Fatwa MUI tentang haramnya umat Islam turut menyambut Natal
Majelis Ulama Indonesia telah mengeluarkan fatwanya berkaitan dengan turutnya sebagian umat Islam dalam perayaan tersebut dengan mengemukakan dalil-dalil yang didasarkan dari al-Qur’an dan al-Hadits, seperti berikut ini:
- Bahwa umat Islam diperbolehkan bekerja-sama dan bergaul dengan umat agama lain dalam masalah yang berkaitan dengan hubungan muamalah,
- Bahwa umat Islam tidak diperkenankan mencampur-adukkan agamanya dengan akidah dan peribadahan umat lain,
- Bahwa umat Islam harus mengakui kenabian dan kerasulan Isa al-Masih bin Maryam sebagaimana pengakuan terhadap para nabi dan rasul yang lain,
- Bahwa barangsiapa yang berkeyakinan Tuhan lebih dari satu, atau Tuhan memiliki putra dan Isa al-Masih adalah putra-Nya, maka ia termasuk kafir dan musyrik,
- Bahwa pada hari kiamat nanti, Allah Ta’ala akan bertanya kepada Isa al-Masih bin Maryam tentang apakah ia ketika hidup di dunia telah menyuruh kaumnya untuk mengakui dirinya dan ibunya sebagai Tuhan, pertanyaan tersebut lalu dinafikkan oleh Isa al-Masih bin Maryam,
- Bahwa Islam mengajarkan Allah Ta’ala itu Esa (tunggal),
- Bahwa Islam mengajarkan agar umatnya menjauhkan diri dari hal-hal yang syubhat dan dari larangan Allah Ta’ala, serta untuk mendahulukan menolak kerusakan daripada kemaslahatan.

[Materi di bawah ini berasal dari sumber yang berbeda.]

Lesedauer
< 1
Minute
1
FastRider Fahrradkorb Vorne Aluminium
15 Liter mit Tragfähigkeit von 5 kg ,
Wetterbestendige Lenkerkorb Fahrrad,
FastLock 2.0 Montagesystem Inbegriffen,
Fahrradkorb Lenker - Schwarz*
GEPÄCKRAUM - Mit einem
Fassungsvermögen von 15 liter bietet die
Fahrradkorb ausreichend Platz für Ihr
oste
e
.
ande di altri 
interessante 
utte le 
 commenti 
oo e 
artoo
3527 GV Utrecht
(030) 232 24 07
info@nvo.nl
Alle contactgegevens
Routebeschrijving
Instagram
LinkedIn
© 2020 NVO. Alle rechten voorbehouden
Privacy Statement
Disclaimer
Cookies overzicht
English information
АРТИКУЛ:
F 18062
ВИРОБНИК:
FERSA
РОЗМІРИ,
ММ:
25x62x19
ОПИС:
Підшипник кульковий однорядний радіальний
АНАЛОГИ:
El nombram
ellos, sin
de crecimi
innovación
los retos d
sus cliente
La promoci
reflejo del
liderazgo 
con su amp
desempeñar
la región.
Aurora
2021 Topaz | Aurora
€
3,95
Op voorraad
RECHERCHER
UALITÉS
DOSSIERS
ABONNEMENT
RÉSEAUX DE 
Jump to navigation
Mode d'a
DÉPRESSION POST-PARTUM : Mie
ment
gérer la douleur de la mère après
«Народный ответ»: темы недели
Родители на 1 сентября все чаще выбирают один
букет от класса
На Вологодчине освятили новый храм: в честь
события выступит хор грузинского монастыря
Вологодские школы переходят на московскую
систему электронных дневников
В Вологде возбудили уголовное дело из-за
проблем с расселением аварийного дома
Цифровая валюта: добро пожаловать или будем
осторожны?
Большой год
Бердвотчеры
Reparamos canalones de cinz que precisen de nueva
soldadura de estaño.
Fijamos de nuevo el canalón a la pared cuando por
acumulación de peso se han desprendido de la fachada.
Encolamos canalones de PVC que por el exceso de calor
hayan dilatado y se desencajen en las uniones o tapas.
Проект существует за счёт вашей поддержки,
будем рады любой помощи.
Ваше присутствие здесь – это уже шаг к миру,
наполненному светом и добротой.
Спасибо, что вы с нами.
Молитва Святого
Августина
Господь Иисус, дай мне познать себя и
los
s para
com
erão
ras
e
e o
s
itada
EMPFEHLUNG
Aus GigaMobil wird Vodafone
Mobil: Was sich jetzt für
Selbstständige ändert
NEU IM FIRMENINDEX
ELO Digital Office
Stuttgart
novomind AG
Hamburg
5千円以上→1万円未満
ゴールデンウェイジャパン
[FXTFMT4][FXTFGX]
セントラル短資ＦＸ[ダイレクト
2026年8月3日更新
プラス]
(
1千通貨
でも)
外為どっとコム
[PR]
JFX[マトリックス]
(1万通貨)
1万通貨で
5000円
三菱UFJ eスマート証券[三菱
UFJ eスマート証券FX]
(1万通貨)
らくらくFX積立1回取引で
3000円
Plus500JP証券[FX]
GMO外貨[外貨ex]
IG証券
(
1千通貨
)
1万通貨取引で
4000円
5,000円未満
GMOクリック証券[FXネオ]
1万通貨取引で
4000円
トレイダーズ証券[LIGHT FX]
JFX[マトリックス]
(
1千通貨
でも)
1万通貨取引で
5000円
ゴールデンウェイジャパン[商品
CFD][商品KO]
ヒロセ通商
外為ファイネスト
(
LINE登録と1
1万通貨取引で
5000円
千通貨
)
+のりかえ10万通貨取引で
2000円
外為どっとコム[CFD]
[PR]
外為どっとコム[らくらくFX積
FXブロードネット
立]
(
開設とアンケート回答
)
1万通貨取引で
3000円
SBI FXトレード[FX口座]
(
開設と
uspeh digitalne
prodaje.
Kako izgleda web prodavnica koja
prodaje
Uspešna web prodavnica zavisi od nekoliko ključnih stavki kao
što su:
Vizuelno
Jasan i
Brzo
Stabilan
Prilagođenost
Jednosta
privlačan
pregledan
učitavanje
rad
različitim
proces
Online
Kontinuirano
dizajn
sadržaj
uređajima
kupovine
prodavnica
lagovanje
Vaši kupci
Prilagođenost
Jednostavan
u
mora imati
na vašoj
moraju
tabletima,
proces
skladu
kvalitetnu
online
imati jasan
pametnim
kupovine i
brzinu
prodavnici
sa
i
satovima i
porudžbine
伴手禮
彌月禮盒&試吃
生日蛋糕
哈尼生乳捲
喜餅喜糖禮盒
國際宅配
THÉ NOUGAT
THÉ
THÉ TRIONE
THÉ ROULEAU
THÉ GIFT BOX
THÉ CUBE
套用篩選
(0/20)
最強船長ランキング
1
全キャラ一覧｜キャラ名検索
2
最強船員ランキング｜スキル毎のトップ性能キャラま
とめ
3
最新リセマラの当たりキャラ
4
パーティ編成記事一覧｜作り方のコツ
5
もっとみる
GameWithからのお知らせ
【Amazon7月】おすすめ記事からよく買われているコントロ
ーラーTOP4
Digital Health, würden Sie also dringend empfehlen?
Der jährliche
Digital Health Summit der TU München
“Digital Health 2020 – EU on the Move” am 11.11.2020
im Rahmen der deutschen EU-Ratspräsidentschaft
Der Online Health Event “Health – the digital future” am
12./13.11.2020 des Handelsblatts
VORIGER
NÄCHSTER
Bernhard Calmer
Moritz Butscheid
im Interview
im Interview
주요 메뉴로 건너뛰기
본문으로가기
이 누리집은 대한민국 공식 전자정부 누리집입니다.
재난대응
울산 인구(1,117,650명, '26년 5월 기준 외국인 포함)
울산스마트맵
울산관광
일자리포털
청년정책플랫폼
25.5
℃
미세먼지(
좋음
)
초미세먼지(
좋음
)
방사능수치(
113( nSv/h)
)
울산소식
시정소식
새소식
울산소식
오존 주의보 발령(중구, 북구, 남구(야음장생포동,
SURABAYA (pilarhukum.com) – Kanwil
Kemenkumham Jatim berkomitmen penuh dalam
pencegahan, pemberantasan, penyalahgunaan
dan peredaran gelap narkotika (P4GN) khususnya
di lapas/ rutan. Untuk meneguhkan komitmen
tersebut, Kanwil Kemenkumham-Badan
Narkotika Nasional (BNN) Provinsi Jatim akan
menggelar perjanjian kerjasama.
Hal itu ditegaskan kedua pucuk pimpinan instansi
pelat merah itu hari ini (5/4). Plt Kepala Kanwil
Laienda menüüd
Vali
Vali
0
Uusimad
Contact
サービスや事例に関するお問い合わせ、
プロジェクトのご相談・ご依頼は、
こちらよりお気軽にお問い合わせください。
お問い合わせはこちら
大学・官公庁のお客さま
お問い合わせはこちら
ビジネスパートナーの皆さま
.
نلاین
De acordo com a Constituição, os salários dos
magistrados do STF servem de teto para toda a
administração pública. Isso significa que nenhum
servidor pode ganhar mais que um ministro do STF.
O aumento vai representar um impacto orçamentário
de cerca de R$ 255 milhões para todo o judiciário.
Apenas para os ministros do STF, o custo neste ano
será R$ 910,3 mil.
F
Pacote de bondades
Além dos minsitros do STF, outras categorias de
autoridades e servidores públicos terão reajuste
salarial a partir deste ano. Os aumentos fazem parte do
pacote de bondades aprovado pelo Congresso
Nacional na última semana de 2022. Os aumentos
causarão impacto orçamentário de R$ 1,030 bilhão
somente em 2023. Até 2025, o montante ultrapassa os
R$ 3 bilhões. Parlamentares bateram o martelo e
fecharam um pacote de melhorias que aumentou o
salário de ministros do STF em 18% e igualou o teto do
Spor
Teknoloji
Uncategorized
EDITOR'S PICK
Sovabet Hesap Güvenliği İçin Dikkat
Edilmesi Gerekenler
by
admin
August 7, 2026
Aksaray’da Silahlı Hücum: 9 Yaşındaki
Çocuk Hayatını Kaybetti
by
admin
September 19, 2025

Lalu berikut adalah isi fatwa MUI:
- Perayaan Natal di Indonesia, meskipun tujuannya untuk merayakan dan menghormati nabi Isa ‘alaihi salaam, akan tetapi Natal tersebut tidak dapat dipisahkan dari risalah yang telah dikemukakan diatas.
- Mengikuti perayaan Natal bersama bagi umat Islam, hukumnya adalah haram.
- Agar umat Islam tidak terjerumus kepada syubhat dan larangan Allah Ta’ala, dianjurkan untuk tidak mengikuti kegiatan-kegiatan yang ada hubungannya dengan perayaan Natal.
Demikian, mudah-mudahan bermanfaat. Wallahu a’lam bisshowwab.